Gérard Biard, rédacteur en chef de "Charlie Hebdo". 3 novembre 2020
[Les articles de la revue de presse sont sélectionnés à titre informatif et ne reflètent pas nécessairement la position du Comité Laïcité République.]
"L’assassinat de Samuel Paty a déclenché de la part de l’État une cascade de réactions à la mesure du choc ressenti par les institutions et l’ensemble de la société. Un certain nombre d’organismes et d’individus ont été mis en cause ou se sont retrouvés dans le collimateur des autorités. Il est question de fermeture de lieux de culte, d’interdiction d’associations, d’expulsion de « fichés S » et, bien entendu, de mises en examen diverses. Jusqu’à la direction bicéphale de l’Observatoire de la laïcité, organe gouvernemental censément chargé de faire respecter ce principe constitutionnel, qui est visée. Sur ce point, il est plus que temps. Jean-Louis Bianco et Nicolas Cadène, respectivement président et rapporteur général, sont à la laïcité ce que Chevallier et Laspalès sont à l’humour : un contresens de très mauvais goût.
Du côté des partisans du vivre-ensemble inclusif et de la lutte contre l’« islamophobie », on parle de « purges », de « surenchère », de « répression » aveugle et disproportionnée. Chez les mis en examen, on se déclare « abasourdi ». On en appelle à une « laïcité d’apaisement » – c’est semble-t-il la nouvelle trouvaille des anti-laïcs, après la « laïcité ouverte » et la « laïcité positive » –, dans laquelle l’État se tiendrait soigneusement à l’écart des affaires religieuses. Bref, on ne comprend pas un tel acharnement. Expliquons donc, une fois encore.
En France, la séparation des religions et de l’État repose sur un principe clair : ce sont les religions qui doivent se tenir à l’écart des affaires de l’État, et non l’État qui doit se tenir à l’écart des affaires religieuses. Quand le religieux s’immisce dans des domaines qui relèvent de l’État, ou met en péril la société et sa cohésion, l’État intervient. La loi de 1905 n’est pas une loi d’« apaisement », c’est une loi d’ordre public – les cultes ne dépendent pas du ministère du Bien-Être, mais du ministère de l’Intérieur. Elle punit de prison quiconque prononce ou diffuse, dans le cadre de l’exercice d’un culte, des discours qui appellent à résister à la loi, à enfreindre les principes fondamentaux de la République ou à opposer des citoyens les uns aux autres. Elle ne dit pas que l’État reconnaît toutes les religions, mais qu’il n’en reconnaît aucune. Ce qui signifie que les croyances religieuses sont des idées comme les autres. Elles ont droit de cité, comme toutes les autres idées, mais quand elles se révèlent politiquement ou socialement malfaisantes et dangereuses, on les combat, comme toutes les idées malfaisantes et dangereuses.

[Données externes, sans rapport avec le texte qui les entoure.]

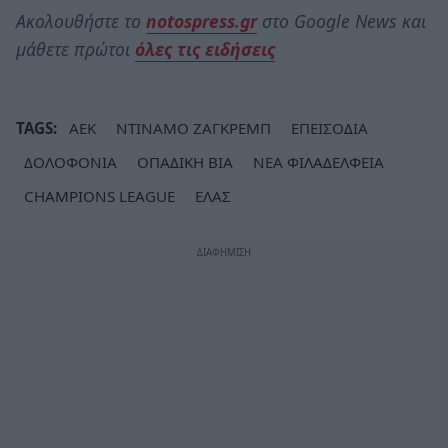
Ακολουθήστε το
notospress.gr
στο Google News και
μάθετε πρώτοι
όλες τις ειδήσεις
TAGS:
ΑΕΚ
ΝΤΙΝΑΜΟ ΖΑΓΚΡΕΜΠ
ΕΠΕΙΣΟΔΙΑ
ΔΟΛΟΦΟΝΙΑ
ΟΠΑΔΙΚΗ ΒΙΑ
ΝΕΑ ΦΙΛΑΔΕΛΦΕΙΑ
CHAMPIONS LEAGUE
ΕΛΑΣ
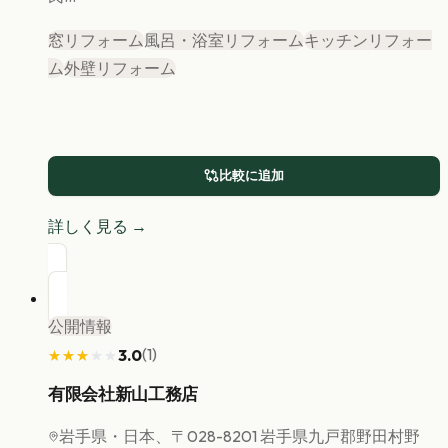
窓リフォーム
風呂・浴室リフォーム
キッチンリフォー
ム
外壁リフォーム
比較に追加
詳しく見る →
公開情報
(
1
)
3.0
★★★★★
★★★★★
有限会社新山工務店
岩手県
・日本、〒028-8201 岩手県九戸郡野田村野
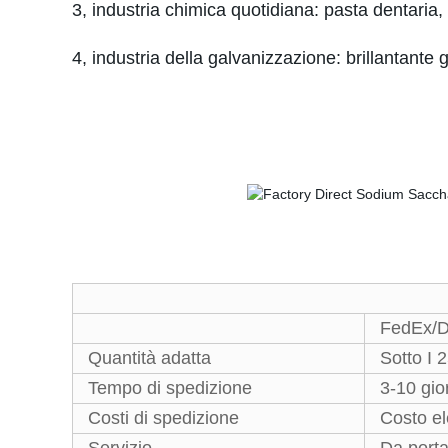
3, industria chimica quotidiana: pasta dentaria,
4, industria della galvanizzazione: brillantante 
FedEx/
Quantità adatta
Sotto I 
Tempo di spedizione
3-10 gio
Costi di spedizione
Costo el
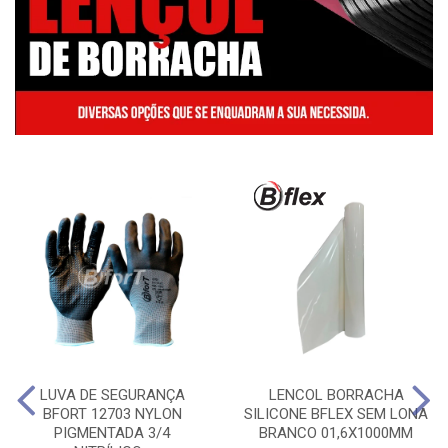
LUVA DE SEGURANÇA
LENCOL BORRACHA
BFORT 12703 NYLON
SILICONE BFLEX SEM LONA
PIGMENTADA 3/4
BRANCO 01,6X1000MM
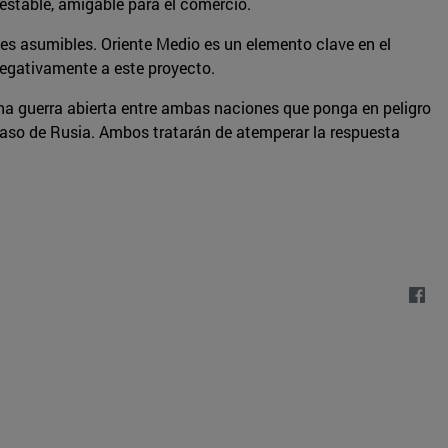
n estable, amigable para el comercio.
ites asumibles. Oriente Medio es un elemento clave en el
negativamente a este proyecto.
na guerra abierta entre ambas naciones que ponga en peligro
l caso de Rusia. Ambos tratarán de atemperar la respuesta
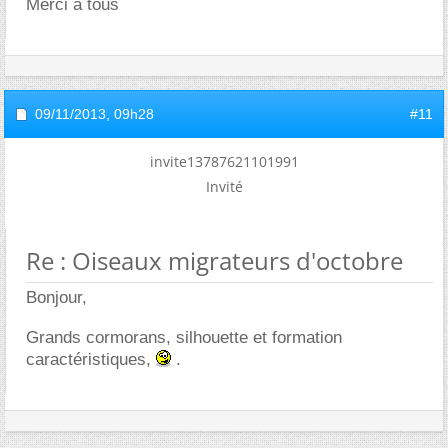
Merci à tous
09/11/2013,
09h28
#11
invite13787621101991
Invité
Re : Oiseaux migrateurs d'octobre
Bonjour,
Grands cormorans, silhouette et formation
caractéristiques,
.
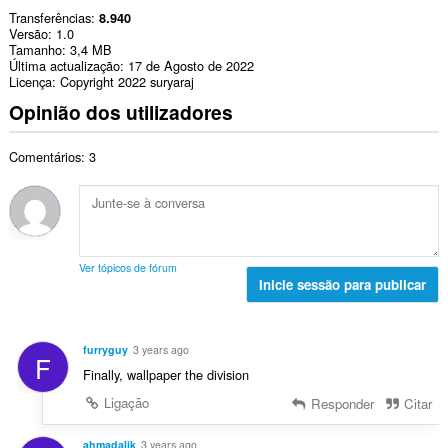
Transferências
8.940
Versão
1.0
Tamanho
3,4 MB
Última actualização
17 de Agosto de 2022
Licença
Copyright 2022 suryaraj
Opinião dos utilizadores
Comentários: 3
Ver tópicos de fórum
Inicie sessão para publicar
furryguy
3 years ago
F
Finally, wallpaper the division
Ligação
Responder
Citar
ahmadalik
3 years ago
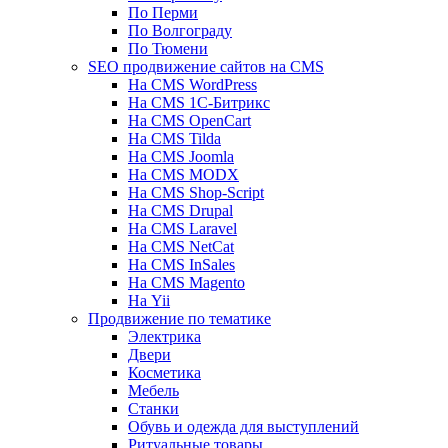
По Перми
По Волгограду
По Тюмени
SEO продвижение сайтов на CMS
На CMS WordPress
На CMS 1С-Битрикс
На CMS OpenCart
На CMS Tilda
На CMS Joomla
На CMS MODX
На CMS Shop-Script
На CMS Drupal
На CMS Laravel
На CMS NetCat
На CMS InSales
На CMS Magento
На Yii
Продвижение по тематике
Электрика
Двери
Косметика
Мебель
Станки
Обувь и одежда для выступлений
Ритуальные товары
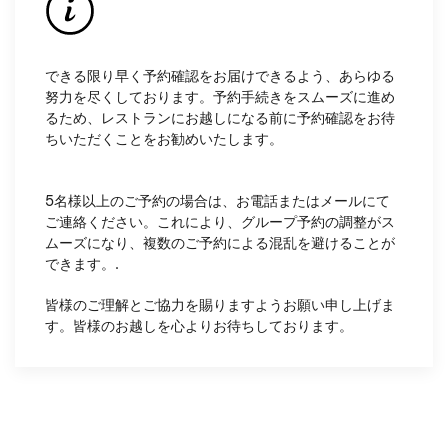
できる限り早く予約確認をお届けできるよう、あらゆる
努力を尽くしております。予約手続きをスムーズに進め
るため、レストランにお越しになる前に予約確認をお待
ちいただくことをお勧めいたします。
5名様以上のご予約の場合は、お電話またはメールにて
ご連絡ください。これにより、グループ予約の調整がス
ムーズになり、複数のご予約による混乱を避けることが
できます。.
皆様のご理解とご協力を賜りますようお願い申し上げま
す。皆様のお越しを心よりお待ちしております。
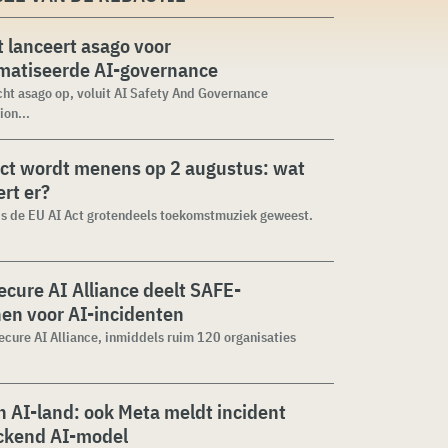
 lanceert asago voor
matiseerde AI-governance
cht asago op, voluit AI Safety And Governance
ion...
ct wordt menens op 2 augustus: wat
rt er?
 is de EU AI Act grotendeels toekomstmuziek geweest.
cure AI Alliance deelt SAFE-
jnen voor AI-incidenten
cure AI Alliance, inmiddels ruim 120 organisaties
 AI-land: ook Meta meldt incident
ckend AI-model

On ne peut pas empêcher les gens de penser ce qu’ils veulent – et c’est heureux. Mais on peut empêcher qu’une pensée se diffuse si l’on juge qu’elle est contraire aux principes fondamentaux démocratiques ou qu’elle constitue une menace. À plus forte raison une menace de mort. Certains lieux de culte, certaines associations, comme le Collectif Cheikh Yassine, certains individus, comme le parent d’élève auteur de la vidéo contre Samuel Paty ou l’« imam » Abdelhakim Sefrioui, sont des vecteurs de diffusion d’une idéologie politique totalitaire et haineuse. Que l’on veuille les empêcher de nuire davantage n’a rien d’illégitime. Ni d’antidémocratique. La fermeture de structures, la dissolution d’associations, l’interdiction d’exercice, la mise en examen d’individus font partie des outils à la disposition de la justice dans tous les États de droit.
Bien sûr, on peut s’interroger sur l’efficacité d’une loi ou d’une mesure. Mais l’efficacité s’éprouve sur le long terme. Dans un premier temps, la question qui prévaut est celle de la nécessité. Sachant que combattre l’islam politique sous toutes ses formes, et faire taire tous les prêcheurs de haine religieuse déguisés en samaritains sociaux, est le meilleur service à rendre aux croyants. Et à tous les citoyens."